(Extracted data entries)
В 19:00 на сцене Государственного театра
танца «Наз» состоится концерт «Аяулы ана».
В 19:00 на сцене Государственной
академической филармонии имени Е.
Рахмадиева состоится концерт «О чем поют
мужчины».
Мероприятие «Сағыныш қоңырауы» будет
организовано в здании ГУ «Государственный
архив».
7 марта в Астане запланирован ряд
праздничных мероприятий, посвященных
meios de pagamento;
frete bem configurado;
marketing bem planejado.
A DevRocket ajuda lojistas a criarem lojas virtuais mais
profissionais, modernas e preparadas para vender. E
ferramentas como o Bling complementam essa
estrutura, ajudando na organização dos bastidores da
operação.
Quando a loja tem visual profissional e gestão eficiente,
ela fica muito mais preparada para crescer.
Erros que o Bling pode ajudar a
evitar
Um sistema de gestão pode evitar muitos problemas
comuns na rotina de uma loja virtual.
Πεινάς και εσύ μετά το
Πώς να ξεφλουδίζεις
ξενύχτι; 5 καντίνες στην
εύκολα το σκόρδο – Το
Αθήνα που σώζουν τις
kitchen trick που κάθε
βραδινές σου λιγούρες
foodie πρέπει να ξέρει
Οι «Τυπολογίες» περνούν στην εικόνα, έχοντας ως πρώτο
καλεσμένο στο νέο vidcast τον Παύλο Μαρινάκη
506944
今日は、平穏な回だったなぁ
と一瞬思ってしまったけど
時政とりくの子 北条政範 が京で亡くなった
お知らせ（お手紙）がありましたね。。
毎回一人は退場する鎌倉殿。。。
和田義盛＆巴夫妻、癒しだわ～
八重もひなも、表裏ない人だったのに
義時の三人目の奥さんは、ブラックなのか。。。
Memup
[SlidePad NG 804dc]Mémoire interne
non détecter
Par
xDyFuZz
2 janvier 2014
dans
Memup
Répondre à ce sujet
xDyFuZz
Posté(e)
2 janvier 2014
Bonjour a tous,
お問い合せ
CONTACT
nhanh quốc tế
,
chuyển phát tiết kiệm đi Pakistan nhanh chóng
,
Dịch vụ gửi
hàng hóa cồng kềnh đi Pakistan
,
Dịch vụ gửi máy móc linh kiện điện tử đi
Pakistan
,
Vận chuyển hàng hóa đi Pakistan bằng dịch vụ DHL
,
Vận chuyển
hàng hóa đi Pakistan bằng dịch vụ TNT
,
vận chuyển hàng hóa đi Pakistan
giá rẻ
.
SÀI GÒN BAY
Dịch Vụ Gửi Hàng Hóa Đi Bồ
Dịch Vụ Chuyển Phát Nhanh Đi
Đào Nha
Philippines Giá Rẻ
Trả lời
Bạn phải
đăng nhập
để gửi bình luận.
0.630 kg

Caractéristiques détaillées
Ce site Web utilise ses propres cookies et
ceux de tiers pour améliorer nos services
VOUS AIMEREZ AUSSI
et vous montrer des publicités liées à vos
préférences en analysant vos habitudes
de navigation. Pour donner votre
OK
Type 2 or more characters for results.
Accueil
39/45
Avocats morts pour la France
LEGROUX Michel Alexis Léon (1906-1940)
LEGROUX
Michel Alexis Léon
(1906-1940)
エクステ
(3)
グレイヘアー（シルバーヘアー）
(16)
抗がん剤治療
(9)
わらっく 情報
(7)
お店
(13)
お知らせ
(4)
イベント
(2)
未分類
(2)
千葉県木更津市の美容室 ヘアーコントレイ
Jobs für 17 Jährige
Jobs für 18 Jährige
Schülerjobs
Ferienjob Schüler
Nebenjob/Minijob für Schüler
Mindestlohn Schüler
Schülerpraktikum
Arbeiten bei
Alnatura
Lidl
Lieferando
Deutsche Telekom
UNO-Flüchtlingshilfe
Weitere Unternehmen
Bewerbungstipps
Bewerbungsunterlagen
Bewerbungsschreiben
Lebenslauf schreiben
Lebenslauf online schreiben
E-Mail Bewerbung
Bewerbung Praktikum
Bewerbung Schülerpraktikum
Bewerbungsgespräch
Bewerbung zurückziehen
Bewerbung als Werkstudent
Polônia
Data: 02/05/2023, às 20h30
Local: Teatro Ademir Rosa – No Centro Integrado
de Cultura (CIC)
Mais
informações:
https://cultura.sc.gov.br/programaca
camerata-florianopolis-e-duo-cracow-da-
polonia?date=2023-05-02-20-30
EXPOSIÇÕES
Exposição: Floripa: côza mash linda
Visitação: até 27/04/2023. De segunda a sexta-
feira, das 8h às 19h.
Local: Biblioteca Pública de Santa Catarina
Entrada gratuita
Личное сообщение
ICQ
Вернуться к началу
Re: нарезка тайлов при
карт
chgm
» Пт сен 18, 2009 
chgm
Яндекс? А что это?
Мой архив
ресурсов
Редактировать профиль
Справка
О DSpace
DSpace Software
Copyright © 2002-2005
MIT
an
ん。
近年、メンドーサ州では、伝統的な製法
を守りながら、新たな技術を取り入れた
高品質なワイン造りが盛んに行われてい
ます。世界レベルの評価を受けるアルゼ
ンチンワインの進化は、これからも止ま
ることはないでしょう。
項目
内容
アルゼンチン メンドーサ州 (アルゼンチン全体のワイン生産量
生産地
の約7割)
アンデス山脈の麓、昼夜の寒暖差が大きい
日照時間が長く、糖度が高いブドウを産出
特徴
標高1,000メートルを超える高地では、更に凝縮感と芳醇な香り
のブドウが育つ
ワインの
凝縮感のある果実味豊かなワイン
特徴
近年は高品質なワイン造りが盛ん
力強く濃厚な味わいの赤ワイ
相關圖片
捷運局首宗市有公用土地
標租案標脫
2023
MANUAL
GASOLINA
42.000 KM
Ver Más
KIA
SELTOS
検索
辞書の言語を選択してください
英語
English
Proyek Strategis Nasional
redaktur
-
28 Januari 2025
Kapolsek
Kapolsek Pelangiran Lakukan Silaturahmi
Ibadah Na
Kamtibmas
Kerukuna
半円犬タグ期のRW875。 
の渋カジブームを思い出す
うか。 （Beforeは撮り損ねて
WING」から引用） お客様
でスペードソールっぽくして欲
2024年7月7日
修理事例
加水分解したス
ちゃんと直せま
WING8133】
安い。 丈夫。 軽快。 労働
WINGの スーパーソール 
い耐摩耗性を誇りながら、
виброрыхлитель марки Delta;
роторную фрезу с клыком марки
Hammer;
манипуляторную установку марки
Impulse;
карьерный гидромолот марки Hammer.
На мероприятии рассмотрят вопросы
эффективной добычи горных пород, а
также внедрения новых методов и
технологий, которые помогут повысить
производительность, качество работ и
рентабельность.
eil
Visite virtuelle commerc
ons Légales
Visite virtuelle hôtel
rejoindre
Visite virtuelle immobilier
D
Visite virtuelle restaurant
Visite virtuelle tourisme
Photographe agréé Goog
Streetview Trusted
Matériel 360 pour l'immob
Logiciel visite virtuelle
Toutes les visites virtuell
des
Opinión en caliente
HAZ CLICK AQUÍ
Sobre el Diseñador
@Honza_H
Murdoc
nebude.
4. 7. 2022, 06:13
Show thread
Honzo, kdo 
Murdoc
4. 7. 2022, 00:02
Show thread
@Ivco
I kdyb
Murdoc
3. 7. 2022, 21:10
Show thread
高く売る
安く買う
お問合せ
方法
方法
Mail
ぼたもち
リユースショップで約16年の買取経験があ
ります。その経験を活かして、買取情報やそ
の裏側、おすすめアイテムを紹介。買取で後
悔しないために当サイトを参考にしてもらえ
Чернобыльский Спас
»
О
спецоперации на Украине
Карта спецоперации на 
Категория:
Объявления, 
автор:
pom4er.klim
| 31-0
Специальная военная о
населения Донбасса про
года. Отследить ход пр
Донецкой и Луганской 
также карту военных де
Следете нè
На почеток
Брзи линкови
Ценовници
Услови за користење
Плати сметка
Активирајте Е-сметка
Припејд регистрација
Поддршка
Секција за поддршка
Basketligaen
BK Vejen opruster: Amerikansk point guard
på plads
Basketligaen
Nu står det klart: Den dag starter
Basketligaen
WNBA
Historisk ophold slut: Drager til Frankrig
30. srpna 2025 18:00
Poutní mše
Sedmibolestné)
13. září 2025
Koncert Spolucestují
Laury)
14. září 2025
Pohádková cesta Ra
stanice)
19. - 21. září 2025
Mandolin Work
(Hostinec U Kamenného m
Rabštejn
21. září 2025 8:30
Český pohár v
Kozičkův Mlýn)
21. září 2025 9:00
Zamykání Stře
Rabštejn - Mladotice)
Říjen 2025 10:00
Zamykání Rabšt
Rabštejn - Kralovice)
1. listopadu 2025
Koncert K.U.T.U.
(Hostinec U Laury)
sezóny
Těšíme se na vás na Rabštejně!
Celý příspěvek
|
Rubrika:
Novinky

**Required work**
Please write out, exactly as they appear above, only the lines in the stretch from the line with "Local: Teatro Ademir" through the line with "Visitação: até 27/04/2023.".

**Exercise response**
Local: Teatro Ademir Rosa – No Centro Integrado
de Cultura (CIC)
Mais
informações:
https://cultura.sc.gov.br/programaca
camerata-florianopolis-e-duo-cracow-da-
polonia?date=2023-05-02-20-30
EXPOSIÇÕES
Exposição: Floripa: côza mash linda
Visitação: até 27/04/2023. De segunda a sexta-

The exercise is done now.